As Pastor Walter Coleman launched into a tale from scripture – the one about the 10 virgins, five of whom didn’t have enough lamp oil and thus missed out on meeting an eligible groom – he came to a blunt conclusion: “That’s scripture’s way of saying we have to be prepared.”
And preparedness was the message du jour last week at Humboldt Park Vocational Center, 1645 N. California, where church leaders, nurses, teachers and Alderman Roberto Maldonado (D-26) and State Rep. Cynthia Soto (D-Chicago) gathered to talk about how community members can prepare themselves – and their neighbors – for what could happen if a terrible swine flu outbreak hits Chicago.
The goal, organizers say, is to create a manual for community preparedness before a possible outbreak.

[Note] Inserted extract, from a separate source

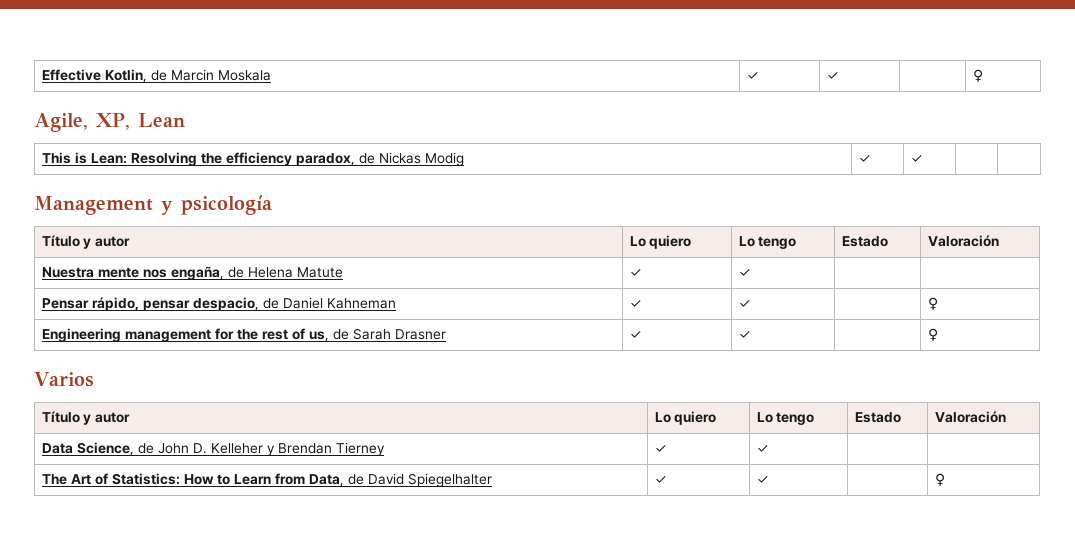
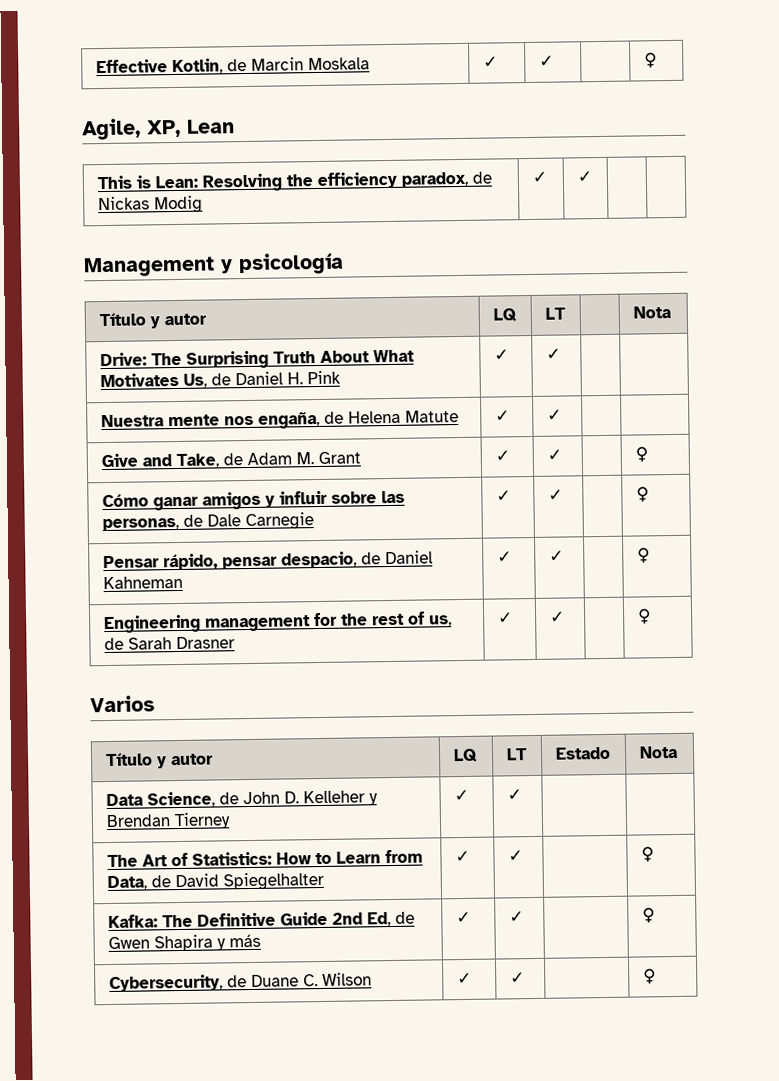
[629,235,692,249] [738,236,797,249] [841,236,888,247] [927,235,999,247] Lo quiero | Lo tengo | Estado | Valoración -> [492,308,517,322] [544,307,566,320] [632,306,671,319] [99,349,415,369] [99,370,341,388] [493,349,509,361] [545,348,561,360] LQ | LT | | Nota // Drive: The Surprising Truth About What Motivates Us, de Daniel H. Pink | ✓ | ✓ | |
(751, 273) none -> [100,451,361,469] [494,450,510,462] [546,449,562,461] [634,446,648,463] [101,490,405,511] [101,512,314,532] [495,490,511,502] [547,489,563,501] [635,486,649,503] // Give and Take, de Adam M. Grant | ✓ | ✓ | | ♀ // Cómo ganar amigos y influir sobre las personas, de Dale Carnegie | ✓ | ✓ | | ♀
[654,411,717,425] [756,412,815,425] [854,412,901,423] [934,411,1006,423] Lo quiero | Lo tengo | Estado | Valoración -> [452,748,478,763] [505,748,528,761] [554,746,611,760] [638,745,678,759] LQ | LT | Estado | Nota
(945, 479) none -> [107,911,415,929] [107,933,261,952] [455,911,471,924] [508,911,524,923] [641,907,655,924] [108,972,372,993] [456,972,472,985] [509,972,525,984] [642,968,656,985] // Kafka: The Definitive Guide 2nd Ed, de Gwen Shapira y más | ✓ | ✓ | | ♀ // Cybersecurity, de Duane C. Wilson | ✓ | ✓ | | ♀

“If we don’t start a movement from the ground that says, ‘Prepare us,’ if we don’t get prepared, we’re in trouble,” said Coleman, pastor of Adalberto Memorial United Methodist Church and Lincoln United Methodist Church.

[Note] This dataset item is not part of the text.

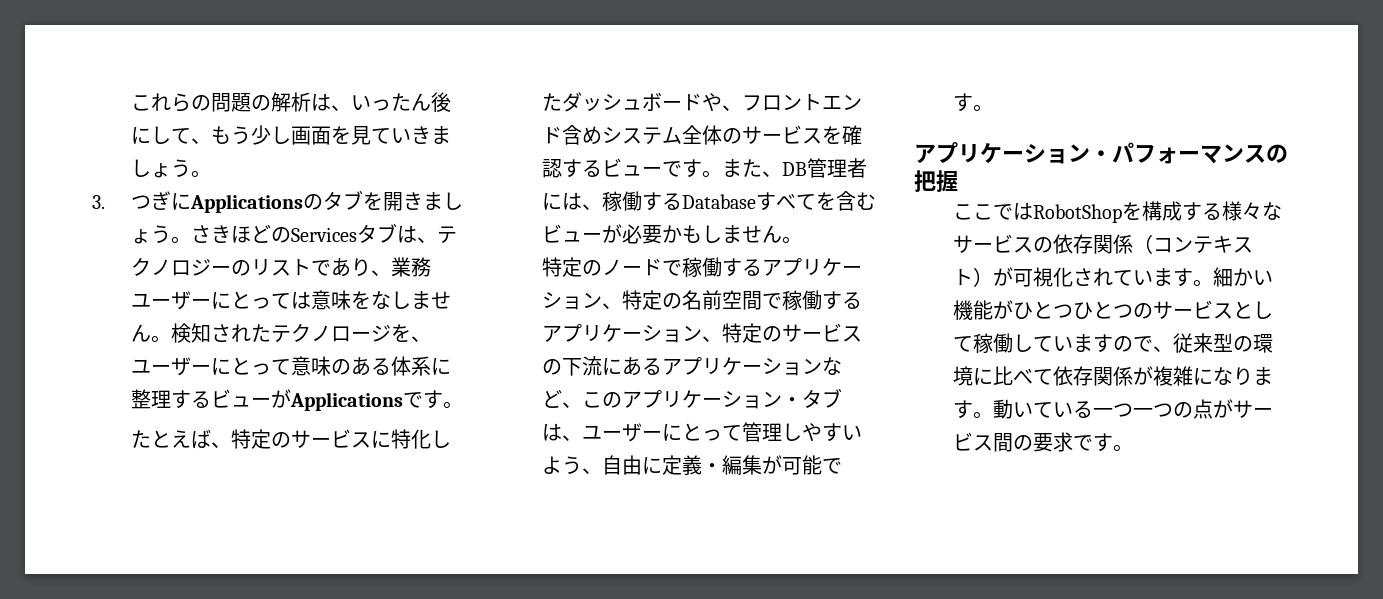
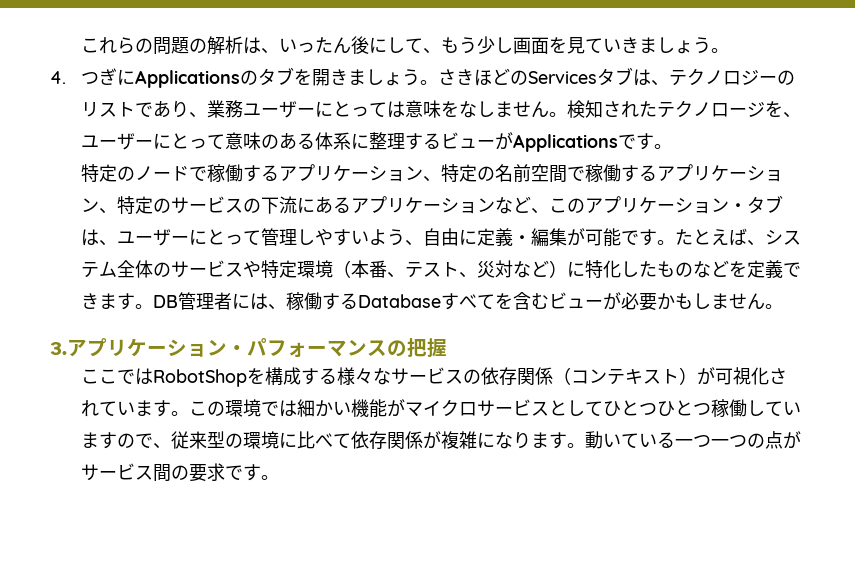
[92,195,105,209] 3. -> [50,71,66,84] 4.
[130,429,451,449] [541,92,862,112] [541,125,862,145] [541,158,867,178] [541,191,876,212] [541,224,802,244] // たとえば、特定のサービスに特化したダッシュボードや、フロントエンド含めシステム全体のサービスを確認するビューです。また、DB管理者には、稼働するDatabaseすべてを含むビューが必要かもしません。 -> (673, 146) none
(993, 108) // -> [675,228,802,246] [81,260,802,278] [81,292,784,311] [50,342,67,355] たとえば、システム全体のサービスや特定環境（本番、テスト、災対など）に特化したものなどを定義できます。DB管理者には、稼働するDatabaseすべてを含むビューが必要かもしません。 // 3.
[1212,267,1273,287] [952,300,1153,320] 細かい機能がひとつひとつの -> [189,399,478,418] この環境では細かい機能がマイクロ
(973, 344) none -> [603,400,712,416] ひとつひとつ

About 30 people participated in the preparedness workshop, which required them to imagine different scenarios featuring a dangerous new flu virus, and how they would react, distribute information and work to keep their neighbors healthy.
Some of the workshop conclusions were sobering: Group members envisioned racial discrimination hindering health workers’ efforts in a scenario where a virus was imported from China. They worried about how information would quickly be disseminated with so many languages spoken in Chicago, and they imagined what might happen when 60 percent of doctors and nurses were so sick they could not come to work.
Maldonado said the meeting was an important step in getting people to take the first steps in reacting to H1N1.
“What are we supposed to do, just want and panic? Absolutely not,” he said.
“You don’t wait until a fire to have a fire drill,” said ShaVonda Fields, who works with the Broadcast Ministers’ Alliance to help prepare ministers for disasters.
Others thought such information should have been shared during the H1N1 scare in the spring.
“This meeting should have happened eight months ago,” said Juan Fernandez, a teacher who attended the workshop.
Participants said they learned that when an outbreak of something like the H1N1 virus hits their communities, the first responders are likely to be teachers, parents and community leaders.
“It starts with us,” Fernandez said.
Patricia Salgado, a nursing student at Wright College, said her friends and family see her as a reliable source for health information, and the scenarios showed her that everyone needs to know how to react in a disaster.
“People need to realize it does affect everyone. You really do need to know what’s going on to be prepared,” she said.